Advice on syslog setup


I am looking for advice on setting up a remote syslog facility to recieve syslog from our MAAS + SLURM system of a few thousand servers running SLURM-nodes.
The syslog clients needs to be lightweight (no Java) since we dont want to lose performance.

Functionality for notification/alarm is desirable as is visualization.

Primary use-case is to be able to correlate errors in syslogs with time alongside SLURM-jobs running on the servers.

What is your take on a good stack/bundle here?


From a sending standpoint, cs:rsyslog-forwarder-ha is useful to be able to land a configuration on each juju machine as a subordinate that can forward to one or more rsyslog servers. There is also a cs:rsyslog server charm that can be used. My experience has only been with using the forwarder charm to send logs to non-juju managed, upstream systems such as loglogic, splunk, etc.

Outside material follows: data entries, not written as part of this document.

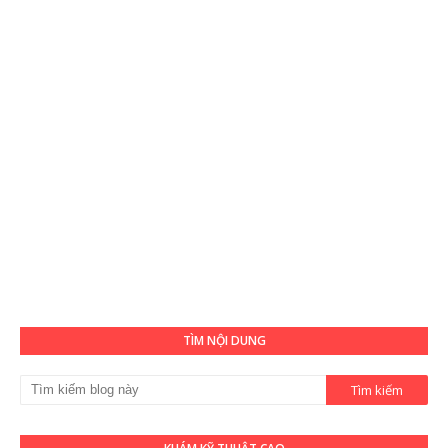
TÌM NỘI DUNG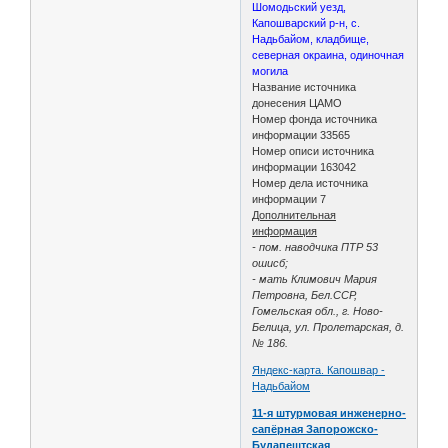
Шомодьский уезд,
Капошварский р-н, с.
Надьбайом, кладбище,
северная окраина, одиночная
могила
Название источника
донесения ЦАМО
Номер фонда источника
информации 33565
Номер описи источника
информации 163042
Номер дела источника
информации 7
Дополнительная
информация
- пом. наводчика ПТР 53
ошисб;
- мать Климович Мария
Петровна, Бел.ССР,
Гомельская обл., г. Ново-
Белица, ул. Пролетарская, д.
№ 186.
Яндекс-карта. Капошвар -
Надьбайом
11-я штурмовая инженерно-
сапёрная Запорожско-
Будапештская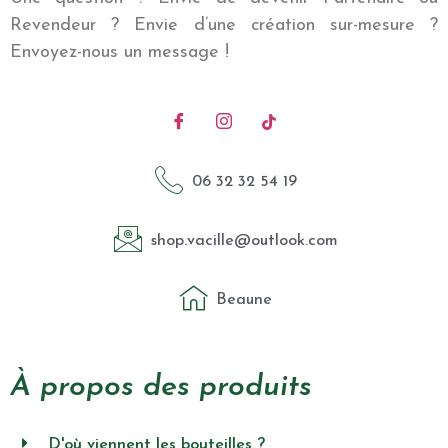
Revendeur ? Envie d’une création sur-mesure ?
Envoyez-nous un message !
06 32 32 54 19
shop.vacille@outlook.com
Beaune
À propos des produits
D'où viennent les bouteilles ?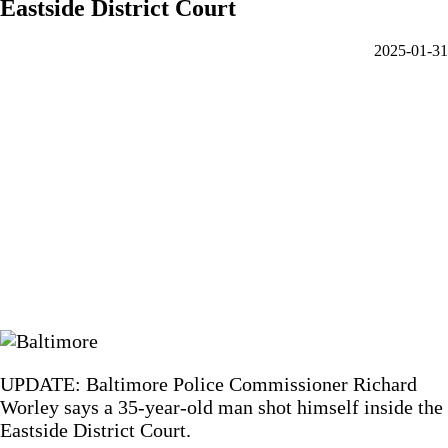
Eastside District Court
‫X
فيسبوك
لينكدإن
ماسنجر
ماسنجر
واتساب
تيلقرام
مشاركة
2025-01-31
عبر
البريد
UPDATE: Baltimore Police Commissioner Richard
Worley says a 35-year-old man shot himself inside the
Eastside District Court.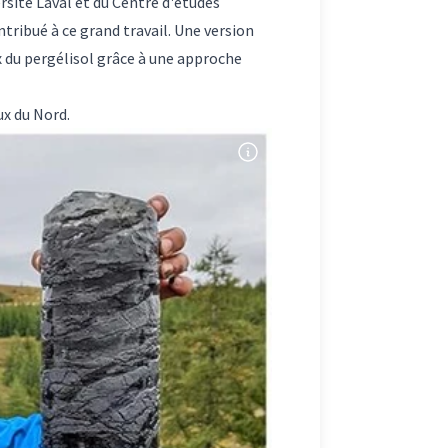
rsité Laval et du Centre d'études
tribué à ce grand travail. Une version
ux du pergélisol grâce à une approche
ux du Nord.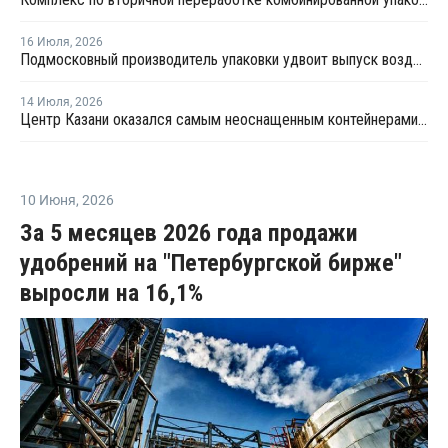
16 Июля
,
2026
Подмосковный производитель упаковки удвоит выпуск воздушно-пузырчатой пленки до 30 млн кв. метров в год
14 Июля
,
2026
Центр Казани оказался самым неоснащенным контейнерами раздельного сбора отходов
10 Июня
,
2026
За 5 месяцев 2026 года продажи
удобрений на "Петербургской бирже"
выросли на 16,1%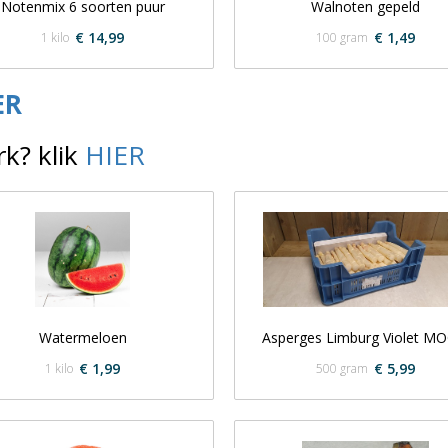
Notenmix 6 soorten puur
Walnoten gepeld
€ 14,99
€ 1,49
1 kilo
100 gram
ER
rk? klik
HIER
Watermeloen
Asperges Limburg Violet MO
€ 1,99
€ 5,99
1 kilo
500 gram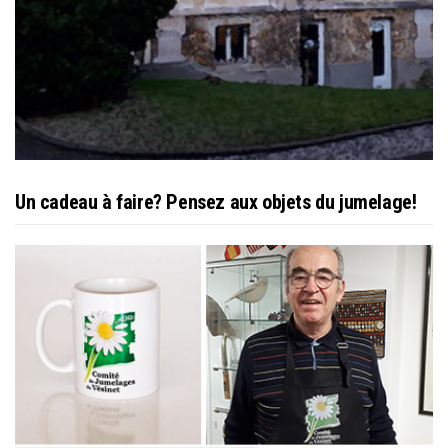
Un cadeau à faire? Pensez aux objets du jumelage!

For more advanced log management there are a couple of stacks that you could choose from that are based around filebeat charm on each unit, and elasticsearch charm managing the log warehouse, and either graylog managing the communication between filebeat and elasticsearch, or filebeat sending directly to elasticsearch and the filebeat indicies can be read by Kibana. It’s best to evaluate each of these stacks for your own use case.

I believe the big-data teams may have some good documentation available for gathering and processing information at this scale using these charms.


I’m thinking of setting up Elasticsearch + Graylog for MAAS initially since MAAS has support for sending its syslog to a remote server. Apparently, Elasticsearch has native support for syslog-ng (which I hope MAAS somehow can manage. This is what docs say: MAAS | Syslog)

After this works, I will try hook up SLURM with elasticsearch along with the rsyslog-forwarder subordinate you suggested.

This will then likely let me correlate events on bort MAAS, server and SLURM layers in the same elasticsearch instance.

What are your thoughts around this setup ?

I’m not sure which charms has the best status though for these systems since there are a few competing charms already in the charmstore…

I would love to get some advice on which charmstore accounts to deploy, especially for the Graylog charm: (is this the best version?)


I’m having problems getting graylog to run aswell when I’m testing this on AWS…

I’ve filed some bug reports: Bug #1850211 “Fail on AWS (API?)” : Bugs : Graylog Charm
Bug #1850206 “Elasticsearch on AWS needs more memory” : Bugs : Graylog Charm

Not sure how to put heat on this…


I’ve updated with comments on your bugs. I believe this comes down to needing to properly size your aws instances in the “machines” section of your bundle definitions using appropriate flavors and then working out architecture for access to systems deployed on the FAN network.

Accessing the graylog API is tricky given that the graylog web UI forces your desktop browser to call-back to the API directly rather than the graylog webserver proxying your API requests. This means that the X-Graylog-API URL header needs to be updated. See the graylog charm documentation regarding Reverse Proxy relation and how you can utilize an apache2 instance to provide a more seamless graylog interface.

The cs:graylog promulgated charm is the correct and supported charm to use, and in general, your bundle and relations look correct, but you’ll need to provide more information related to your VPC setup, networking, routing, etc before we can provide further feedback on how to resolve your issues related to the API errors in lp#1850211.